Di bagian tengah itu Karin melekatkan potongan kawat ram satu kolom kotak yang membujur secara vertikal. Di bagian bawah, potongan yang lebih pendek dilekatkan menyimpang horizontal. Ini seperti membentuk tanda salib yang terbalik.
Ram kawat yang berdiri tegak seperti sebuah tangga. Ini merefleksikan relung terdalam Karin ingin menggapai ketinggian, yang mungkin bermakna keilahian, mungkin juga dinamakan takhta surgawi itu.
Seri karya ”Relung, Renung” lainnya menonjolkan kolase ram kawat membentang secara horizontal. Rajutan kawatnya lebih menonjolkan kesan sebuah jahitan. Ini seperti jahitan-jahitan luka.
Karya-karya berikutnya dihadirkan Yulian. Ia menghadirkan lukisan-lukisan dengan tinta pena dan pewarna alami daun teh.
Sebuah karya diberi judul, ”Relikui?2” (2020) dengan medium pewarna alami daun teh di atas kain berukuran 90 cm x 200 cm. Yulian melukis figur tubuh seorang laki-laki berambut gondrong.
”Lukisan ini terinspirasi dari sebuah perdebatan tentang tubuh Yesus yang tergambar di sebuah kain kafan. Kain kafan itu sebelumnya membungkus jasad Yesus ketika dimakamkan,” ujar Yulian.

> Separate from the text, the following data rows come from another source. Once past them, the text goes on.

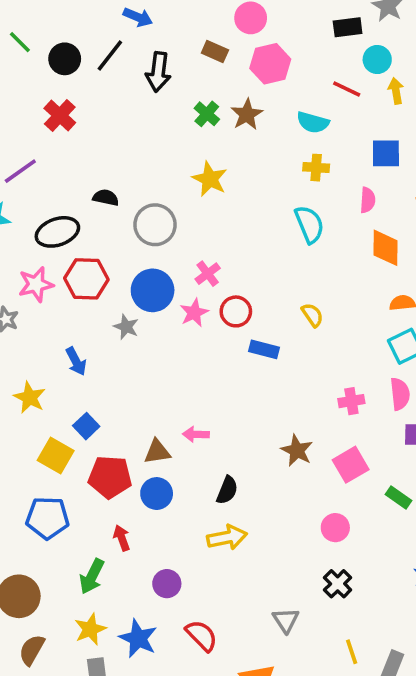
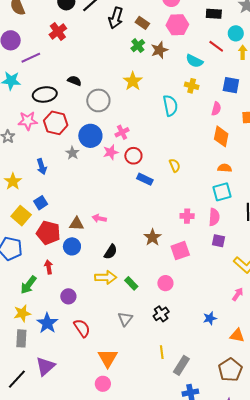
black rectangle: (348, 27) -> (214, 14), moved
brown rectangle: (215, 51) -> (142, 23), moved
cyan semicircle: (309, 224) -> (170, 106), moved
green rectangle: (398, 498) -> (131, 283), moved
gray triangle: (286, 620) -> (125, 319), moved

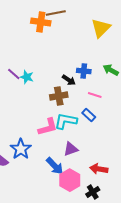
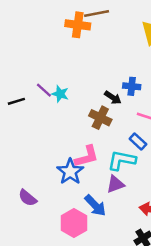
brown cross: (59, 96) -> (100, 118), turned 36
cyan L-shape: (66, 121) -> (122, 160), moved
blue star: (21, 149) -> (70, 172), moved
pink hexagon: (70, 180) -> (74, 223), moved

Karya lain di antaranya lukisan yang diberi judul ”Santo” (2020) dengan medium tinta ballpoint di atas kertas 50 cm x 65 cm. Yulian melukis realisme wajah seorang Santo atau sebutan untuk orang yang dianggap suci, yaitu Ignatius Loyola, sekaligus nama baptisnya.
Seni dan agama
Kurator pameran Agung Hujatnikajennong memaparkan, berbeda dengan ”pertentangan abadi” antara sains dan agama, hubungan seni dan agama tidak pernah benar-benar oposisional. Meski pula hubungan seni dan agama juga tidak senantiasa mesra.
”Agama sebagai sebuah ajaran telah menyumbang banyak pada dunia penciptaan artistik,” ujar Agung.

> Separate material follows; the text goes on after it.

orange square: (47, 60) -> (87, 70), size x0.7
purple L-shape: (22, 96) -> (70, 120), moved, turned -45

Penciptaan karya artistik dalam konteks tradisional menunjukkan manifestasi ajaran agama yang sangat jelas. Sementara dalam seni modern, hubungan seni dan agama cenderung selalu berada dalam tegangan.
Pada abad ke-20 di Barat, seni mengalami sekularisasi sehingga sepenuhnya terpisah dengan agama. Namun, masyarakat lain mengalami perjumpaan yang konstan dengan agama. Seperti di Indonesia, perjumpaan seni dan agama tergolong intens dan cenderung dinamis.

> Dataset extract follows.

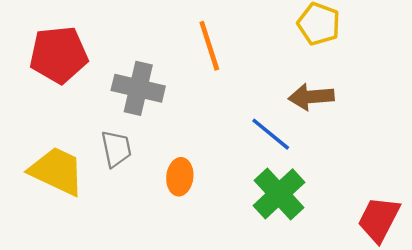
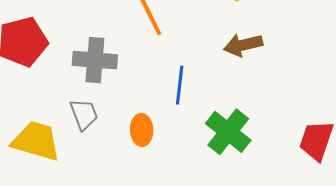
blue line: (271, 134) -> (180, 85), moved, turned 66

”Perbedaan mencolok terlihat pada masa sebelum dan setelah reformasi. Jika pada masa Orde Baru manifestasi agama dan spiritualitas dalam seni rupa cenderung kuat, setelah 1998 terjadi perubahan,” kata Agung.
Pascareformasi 1998 otonomi seni dan agama dihadapkan pada penguatan fundamentalisme. Kebebasan berekspresi berada dalam posisi terancam sensor dampak dari penguatan fundamentalisme.
Agung menyoroti karya-karya dalam Pameran Devosi kali ini sebagai praktik kesenian yang jarang. Karya-karya yang ditampilkan tidak hanya berorientasi pada pencapaian nilai artistik, tetapi menguatkan pula pencapaian kritisisme.
”Karya-karya yang dipamerkan itu manifestasi kritik, bukan sekadar perayaan,” kata Agung.
Manifestasi kritik juga terlihat dari beberapa materi yang ditampilkan. Seperti ram kawat dan benang kasur tidak pernah ada di dalam perbendaharaan material seni murni.
Agung menyinggung karya lukisan Yulian yang diberi judul ”Fantomas Mundi” (2020) dengan media cat akriliks di atas papan kayu dan kotak lembaran akriliks 69 cm x 110 cm. Ini terinspirasi lukisan tubuh Yesus yang dianggap sebagai karya Leonardo da Vinci, kemudian dihilangkan pada bagian wajah dan tangannya.
”Lukisan itu sebagai ikon yang sangat religius, tetapi akhirnya menjadi komoditas. Di sinilah kemudian terjadi komodifikasi ikon keagamaan,” ujar Agung.